Why we should take the safety performance of small samples with a grain of salt

Safety when expressed quantitatively as the probability of a loss over some unit of exposure, is in effect a proportional rate. This is useful as we can compare the performance of different systems or operations when one has of operating hours, and potentially lots of accidents while another has only a few operating hours and therefore fewer accidents.

The problem is that these sort of comparisons are actually unfair, and the reason they are is what’s called the law of large numbers. In essence it says we can expect small samples to have much greater variability than larger sample sizes. As a small cohort of systems will operate for fewer hours compared to a larger cohort you’ll therefore most likely see them occupying both the highest and lowest loss rate positions in any such comparison of safety.

To give you a feel for this effect our friend de Moivre found that the size of a typical discrepancy (variance) goes up proportional to the square root of the number of samples. As we divide that number by the total number of samples to get our proportional rate the proportional discrepancy is going to increase as our sample gets smaller.

Statistics don’t count for anything. They have no place in in engineering anywhere.

— Will Willoughby, Head of the Apollo reliability and safety program, The Space Shuttle: A Case of Subjective Engineering, Bell & Esch, 1989

As a real world example, think about what one accident did to the safety statistics of the Concorde fleet. The day before the accident it was the safest aircraft in the world, the day after it was suddenly the worst. All because the number of hours flown by the fleet was so small. Now was the aircraft really both the safest, then the unsafest in the space of two days? Answer no. To understand what’s happening here we need to realise that the law of large numbers works by diluting what’s already happened with new data until the past, in Concorde’s case one accident, becomes proportionally negligible.
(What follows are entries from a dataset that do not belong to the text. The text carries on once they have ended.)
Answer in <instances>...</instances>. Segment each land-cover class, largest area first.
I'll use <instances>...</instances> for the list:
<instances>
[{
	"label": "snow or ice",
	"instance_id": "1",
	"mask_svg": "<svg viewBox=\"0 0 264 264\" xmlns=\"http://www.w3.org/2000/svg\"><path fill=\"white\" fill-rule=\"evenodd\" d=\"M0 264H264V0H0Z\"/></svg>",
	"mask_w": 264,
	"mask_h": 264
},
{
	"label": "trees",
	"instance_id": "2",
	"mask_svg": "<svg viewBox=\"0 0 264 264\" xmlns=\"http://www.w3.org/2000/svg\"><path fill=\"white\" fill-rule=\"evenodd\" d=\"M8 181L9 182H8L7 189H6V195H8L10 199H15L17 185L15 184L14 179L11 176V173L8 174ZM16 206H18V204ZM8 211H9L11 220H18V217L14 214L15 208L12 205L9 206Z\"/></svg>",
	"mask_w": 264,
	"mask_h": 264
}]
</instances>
In the case of Concorde, there is just not a big enough pool of data, and therefore the contribution of one historical event significantly effects the proportional rate.

So if someone recommends Djibouti AirExpress because of their incredible safety record, when compared to a large international carrier, or advances the theory that a particular safety regulator for a smaller country does a bang up job comparitively speaking, take a moment to reflect that the law of large numbers is probably not your friend.